A New Era For Wind Power in the UK


A Stradivarius is known for its exceptional qualities as a musical instrument, an iconic name with an unrivalled reputation. X-Wind pride themselves in their quality engineering, reliability and aerodynamic performance. It’s a wind turbine but much, much quieter than a Stradivarius.

Did you know, that according to The Economist, on current trends renewables would make up 20% of global energy supply by 2030?

The wind power sector continues to grow rapidly with opportunities for new entrants to develop technology that addresses both existing and new markets. In 2014 in the UK renewables generated a whopping 19% of the total electricity generation- 53.7TWh (Source Department of Energy and Climate Change), still leaving the UK dependant on huge fuel imports for 47% of electricity generation or 198 million tonnes of oil equivalent.

Growth and innovation in the wind energy sector is constantly driving the cost of energy down, with onshore wind predicted to be the cheapest source of electricity within five years (Onshore Wind Cost Reduction Taskforce, 2015). One of the companies at the forefront of new wind technology is X-Wind Power, UK based designers and manufacturers of new revolutionary medium scale vertical-axis wind turbine. Over the past 3 years, the technology has been endorsed by Innovate UK, The Department of Energy & Climate Change, Carbon Limiting Technologies and Mott MacDonald.

What Makes the XW-80 Turbine Unique?

X-Wind is unique in the market, allowing land-owners the opportunity to develop sites which were previously thought as too difficult for a wind project. Some unique features of the XW-80 include:

  • Very quiet operation due to unique design features. ½ to ¼ of the sound level of equivalent traditional turbines. This is primarily due to lower rotational speeds and hence lower tip speeds, which is where the majority of turbine noise is generated.
  • Reduced visual impact. The rotor has a low solidity, is designed to be much more aesthetic and more accepted by local communities.
  • Small installed footprint. Its vertical axis design results in a footprint of only 103m². This is typically 1/3 of the area of equivalent traditional turbines and makes it ideal for smaller and hard to access sites.
  • Increased reliability. It only has one moving part, no gearbox and no yawing mechanism. This means less components to maintain and therefore reduced overall maintenance costs.
  • Lower effect on radar systems. Traditional turbines pitch/yaw their blades in order to face the wind. This makes radar filtering more difficult as the turbine disappears and reappears on the radar screen. The XW-80 can harness  wind power from all directions, it has no requirement to pitch/yaw and therefore is easier to permanently filter out of radar systems.
  • Easier planning. Low noise output, reduced visual impact, compact design, low radar impact and anecdotal evidence suggesting this design is more visible to birdlife.

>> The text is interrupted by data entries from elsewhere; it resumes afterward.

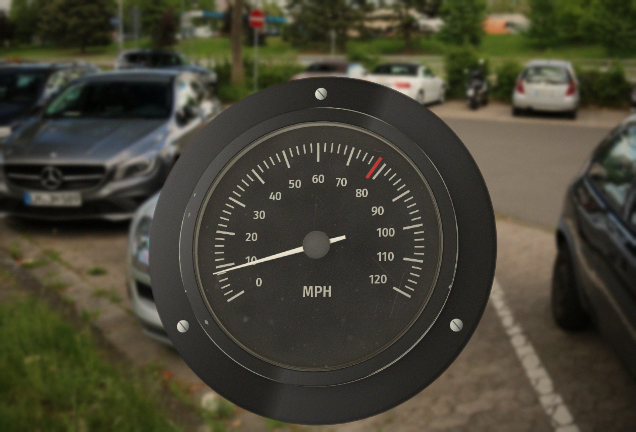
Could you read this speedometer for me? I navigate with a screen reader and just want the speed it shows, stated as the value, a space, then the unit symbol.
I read 8 mph
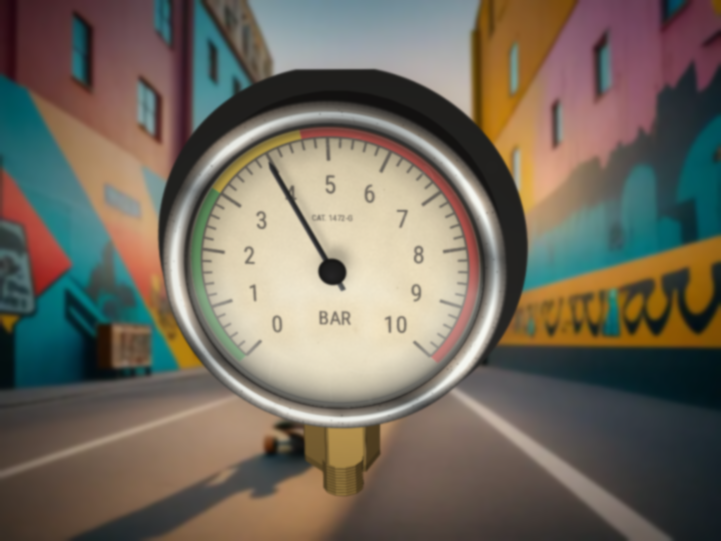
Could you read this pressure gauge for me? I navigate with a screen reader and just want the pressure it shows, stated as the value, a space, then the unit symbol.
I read 4 bar
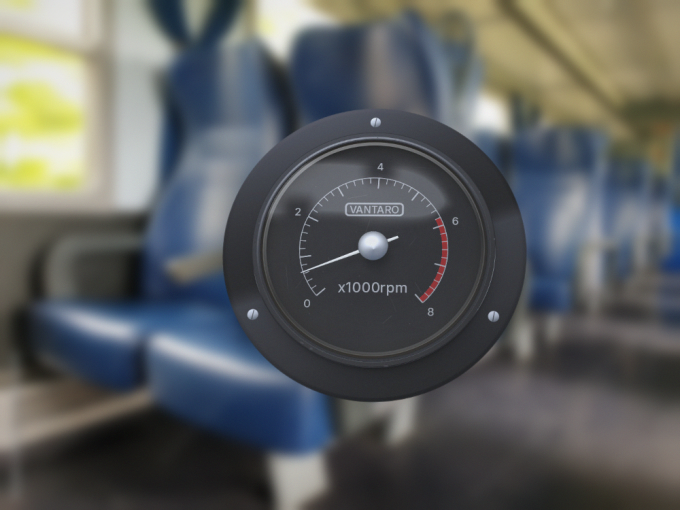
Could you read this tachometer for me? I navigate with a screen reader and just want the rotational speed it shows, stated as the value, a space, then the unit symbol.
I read 600 rpm
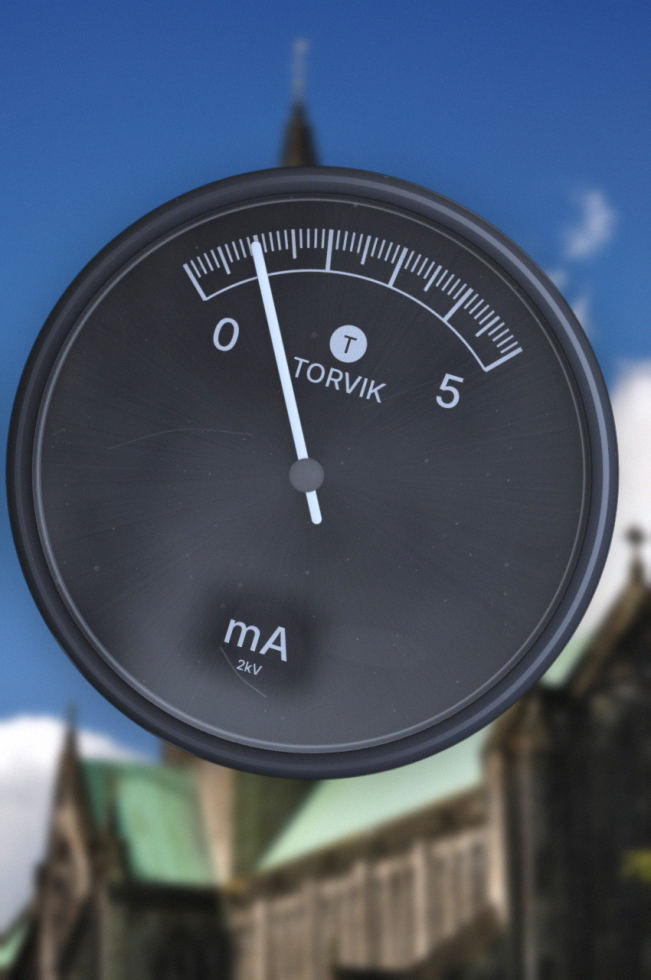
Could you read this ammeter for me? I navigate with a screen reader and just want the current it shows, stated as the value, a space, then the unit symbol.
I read 1 mA
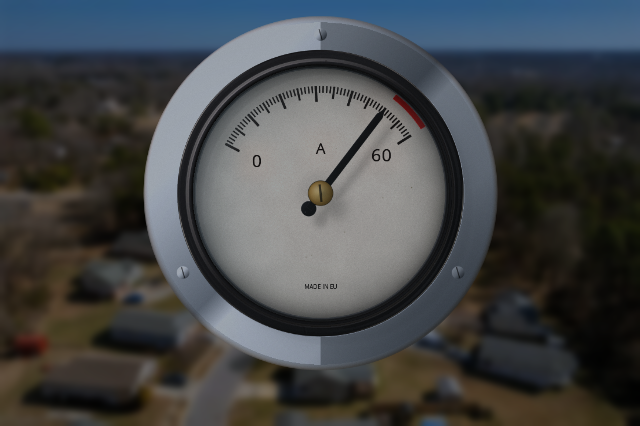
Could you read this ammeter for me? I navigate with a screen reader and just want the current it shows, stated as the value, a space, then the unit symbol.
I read 50 A
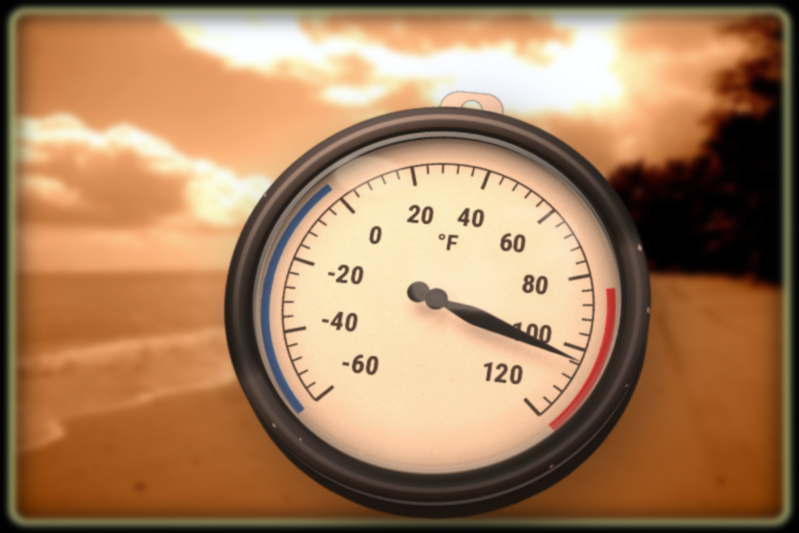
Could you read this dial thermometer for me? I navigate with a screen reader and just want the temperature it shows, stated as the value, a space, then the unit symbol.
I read 104 °F
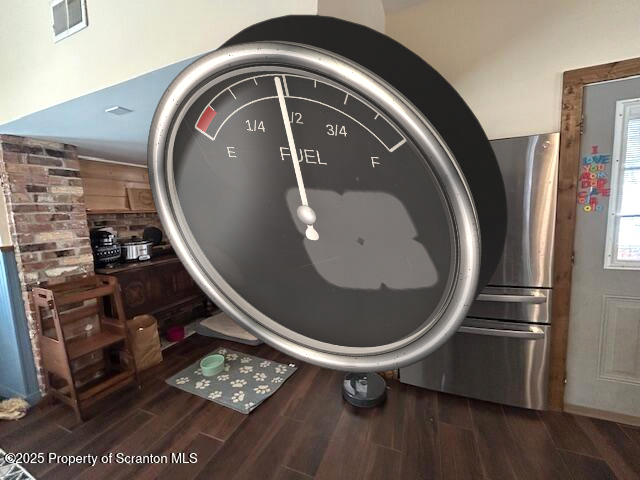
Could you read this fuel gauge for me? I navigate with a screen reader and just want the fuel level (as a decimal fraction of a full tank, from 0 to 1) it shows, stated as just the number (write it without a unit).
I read 0.5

Integration with Solar Power Systems

Wind turbines and solar PV complement each other extremely well as their output is usually produced at different times of  the day and at differing times of the year. Wind energy daily peaks are at sunrise and sunset (due to the thermal effect of land cooling) and during Autumn, Winter and Spring months, while solar PV peaks during the middle of the day during the summer. This allows for the two technologies to be connected jointly into a single connection point, without the need to upgrade the supply, capitalising on existing infrastructure with no requirement for grid upgrades.

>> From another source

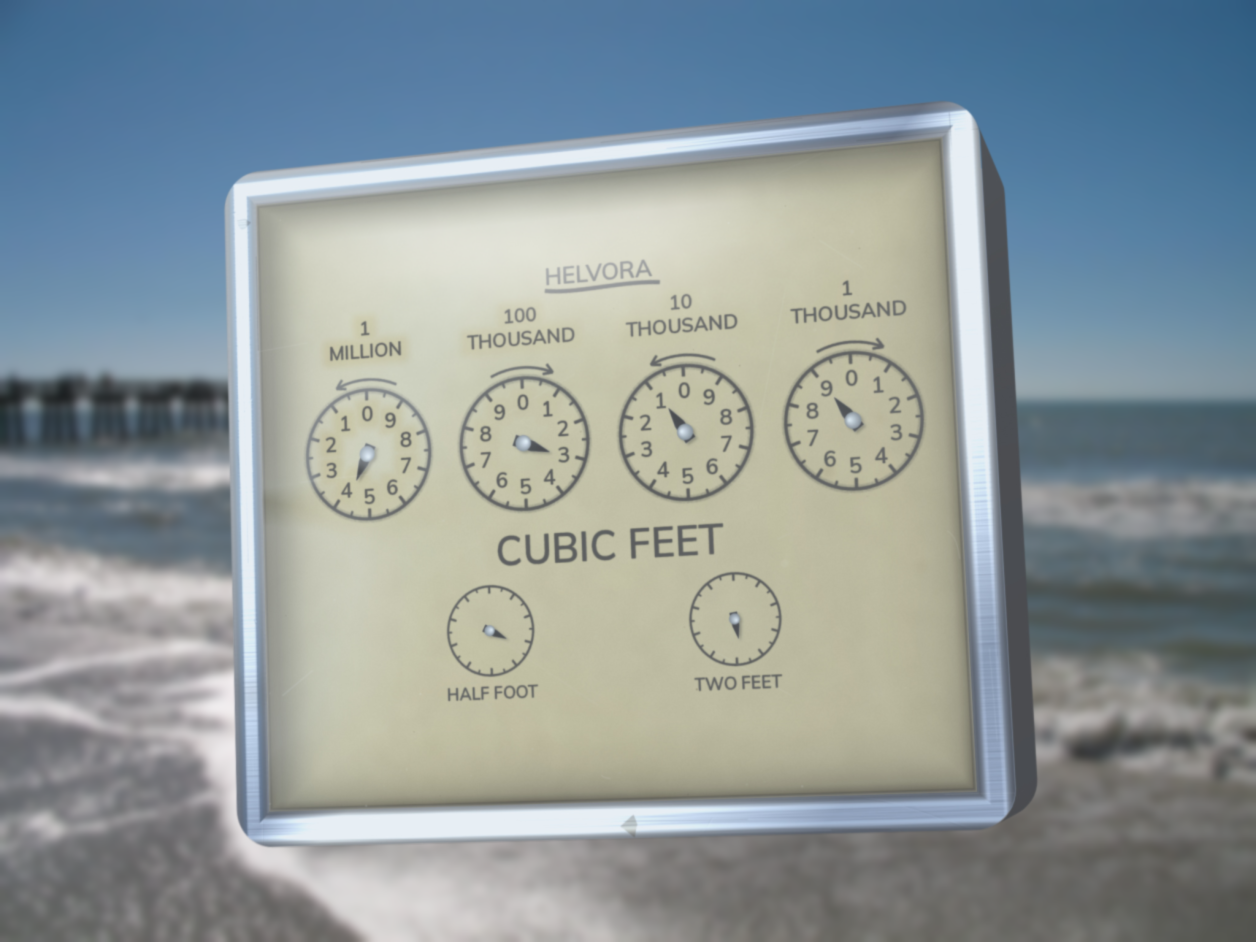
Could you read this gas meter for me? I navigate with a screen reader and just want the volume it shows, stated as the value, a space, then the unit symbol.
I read 430900 ft³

An XW-80 is perfectly suited for integration with solar energy technology, due to

  • Controllable output: The XW-80 turbine can receive a signal from the solar farm (at point of connection to grid) and inject energy up to the available capacity on the grid.
  • Maximise land value: No additional rents for the land used by the XW-80’s. The XW-80 tower has an on-ground footprint of only 5m2 and an over-sailing footprint of only 103m2. This means that even on compact sites space can be found for XW-80 installations.
  • Utilise existing infrastructure: As an existing grid connection is already available, the addition of XW-80 turbines (up to the grid capacity) will incur no additional grid costs.
  • Easier planning: There will still be a requirement to address planning, however the land has already been established as a location suitable for the generation of renewable energy and many environmental concerns will have been examined, understood and addressed.


X-Wind was formed on the Isle of White in late 2010 by ex-Formula 1 designer Michael Blaize. X-Wind moved to Discovery Park in Kent in January 2014 and now has a growing team of 20 people. The team has recently finished the design of the XW-80 to be used on site to power businesses, communities and infrastructure. Since 2013, X-Wind has won 5 grant awards and a regional growth fund loan, equating to over £1.3 million of funding. X-Wind now has a substantial and growing number of project opportunities across the UK, with the first installation due around September 2015.